First, crawler the general operation to find the interface position of the target data, open the packet capture tool to check the loading mode of the data, open the packet capture tool the moment the data disappeared
The current page should be a developer tool detection, the capture tool to open a separate page
It’s not a problem to open it separately, find the file interface data and determine the url of the request, okay
https://edit.newrank.cn/xdnphb/editor/articleMaterial/searchArticleMaterial data interfacesCopy the code
The current request mode of the interface is POST, which means that data needs to be passed
Item can clearly see the format, date and type of data loading. Data page turning is carried out by date. Nonece and XYZ are encrypted data, and it is simple to judge that nonece and XYZ should be md5 encrypted. You can use global search or XHR breakpoint debugging, as long as you can find the encryption location of the data on the line, latiao here directly through XHR breakpoint to find the location of the data sent
Use the call Stack on the right of the packet capture tool to find out the subsequent execution process. Click on it one by one to find out where the data that was sent was generated. The data that was passed was H
Place breakpoints on the location data to see the loading rule of the data. Nonece is the random value of the 9 parameters generated by the U method
The xyz encrypted data is o plus the values of &nonece and nonece, and the argument to O is the url plus the appKey plus the value of item
"/xdnphb/editor/articleMaterial/searchArticleMaterial? AppKey = joker&item = {" type ":" lakh ", "period" : "1 # 2021-09-18", "order" : "2", "extra" : "all", "ranklist_id" : ""," weixin_id ":" ", "start _time":"2021-09-18"}&nonce=6a65cad87"Copy the code
Xyz encryption code is a bit too much, what a god
Directly fill the environment, not to hard button JS code copy JS code to the local, the encryption function to take over, the whole t function to the local, run their own try
Finished, data encryption, encryption rules are solved, now use Python integration, send a request to the target url, obtain data for saving, you big guy JS source code can be deducted, as long as the T function can be.
Results show
Easy source sharing
import execjs import requests import csv nonce = execjs.compile(open('nonce.js').read()).call('u') date = Input (' Please enter the date you need (2021-07-19) : ') xyz_code = '/xdnphb/editor/articleMaterial/searchArticleMaterial?AppKey=joker&item={"type":"lakh","period":"1#%s","order":"2","extr A ":" all ", "ranklist_id" : ""," weixin_id ":" ", "start_time" : "2021-09-04"} & nonce = % s' % (the date, nonce) print(xyz_code) xyz = execjs.compile(open('nonce.js').read()).call('t', xyz_code) print(xyz) url = "https://edit.newrank.cn/xdnphb/editor/articleMaterial/searchArticleMaterial" data = { 'item': '{" type ":" lakh ", "period" : "1 # % s", "order" : "2", "extra" : "all", "ranklist_id" : ""," weixin_id ":" ", "start_time" : "2021-09-04"}' % Date, 'nonce': nonce, 'xyz': xyz} headers = {'user-agent': 'Mozilla/5.0 (Windows NT 10.0; Win64; X64) AppleWebKit/537.36 (KHTML, like Gecko) Chrome/91.0.4472.77 Safari/537.36', 'referer': 'https://edit.newrank.cn/?module=article', } response = requests.post(url, headers=headers, Json () datas = response['value']['datas'] # print(response) with open(' CSV ', 'a', newline=', encoding='utf-8')as f: for data in datas: # print(data) csv_data = csv.DictWriter(f, fieldnames=['summary', 'publicTime', 'originalFlag', 'author', 'orderNum', 'likeCount', 'clicksCount', 'downloadStatus', 'title', 'type', 'url']) csv_data.writerow(data)Copy the code
Industry information: PPT template, resume template, industry classic books PDF can be added.

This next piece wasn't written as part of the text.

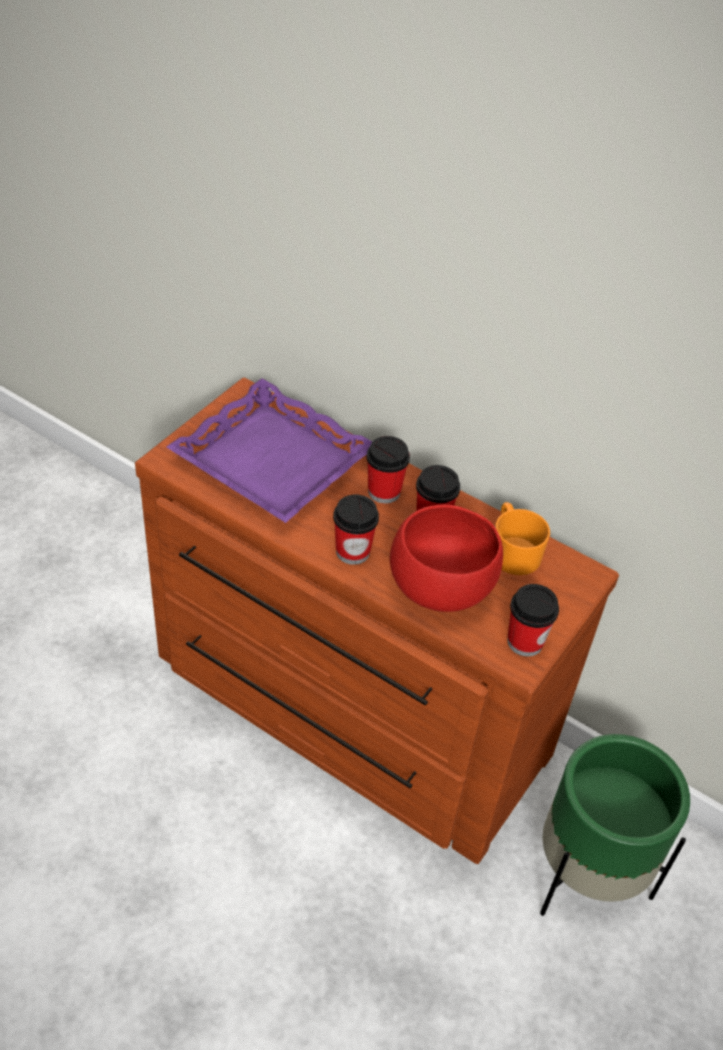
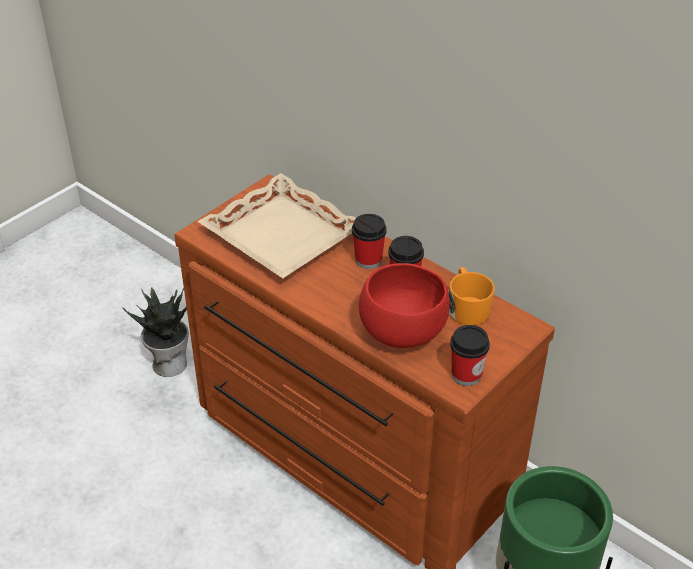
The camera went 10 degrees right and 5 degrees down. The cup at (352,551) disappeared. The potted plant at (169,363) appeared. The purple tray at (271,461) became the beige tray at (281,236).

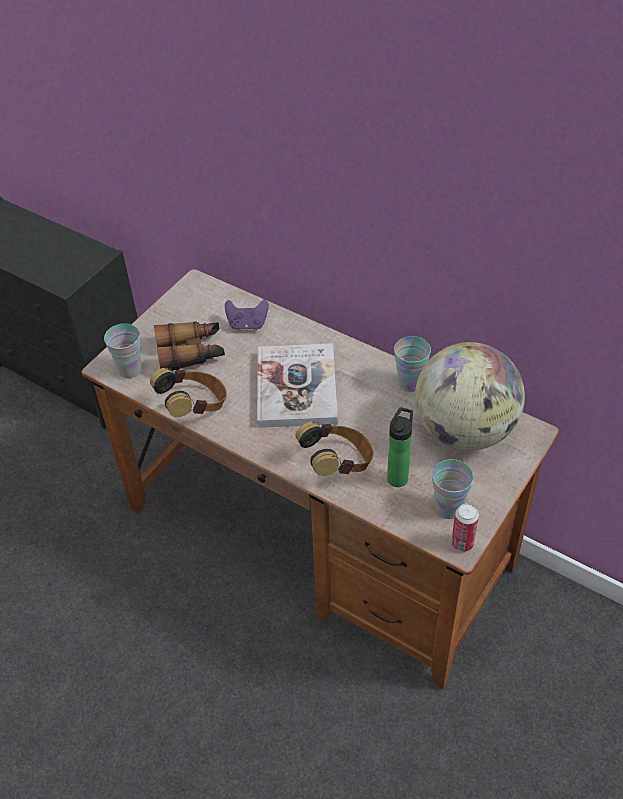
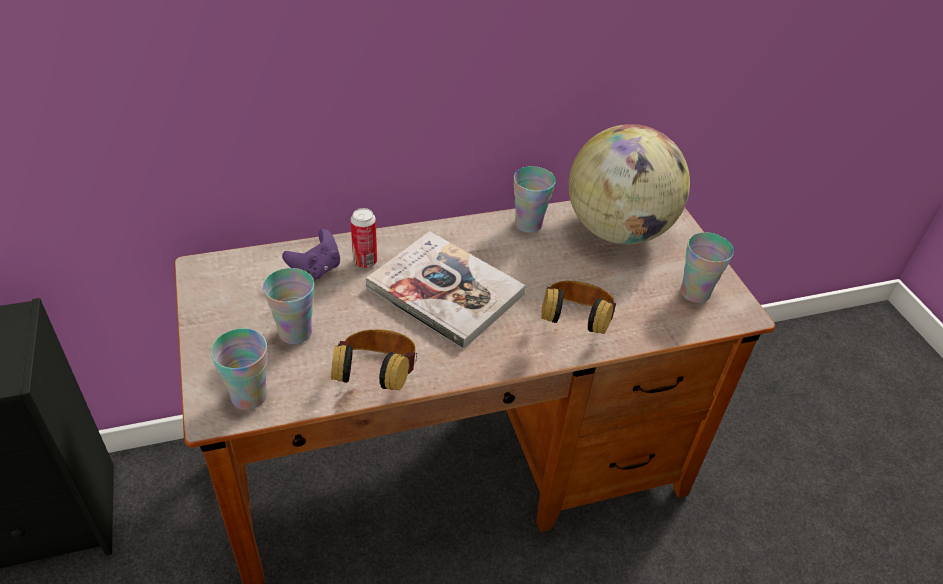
The camera went 55 degrees left and 5 degrees down. The bottle at (398,476) disappeared. The can moved from (462,543) to (365,262). The binoculars at (191,353) was replaced by the cup at (295,332).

Interview question bank: classic, hot big factory interview questions over the years, continuous update, add access. Learning materials: including Python, crawler, data analysis, algorithms and other learning videos and documents, add access to communication plus group: big guy guide maze, your problems are often encountered, technical mutual assistance exchange.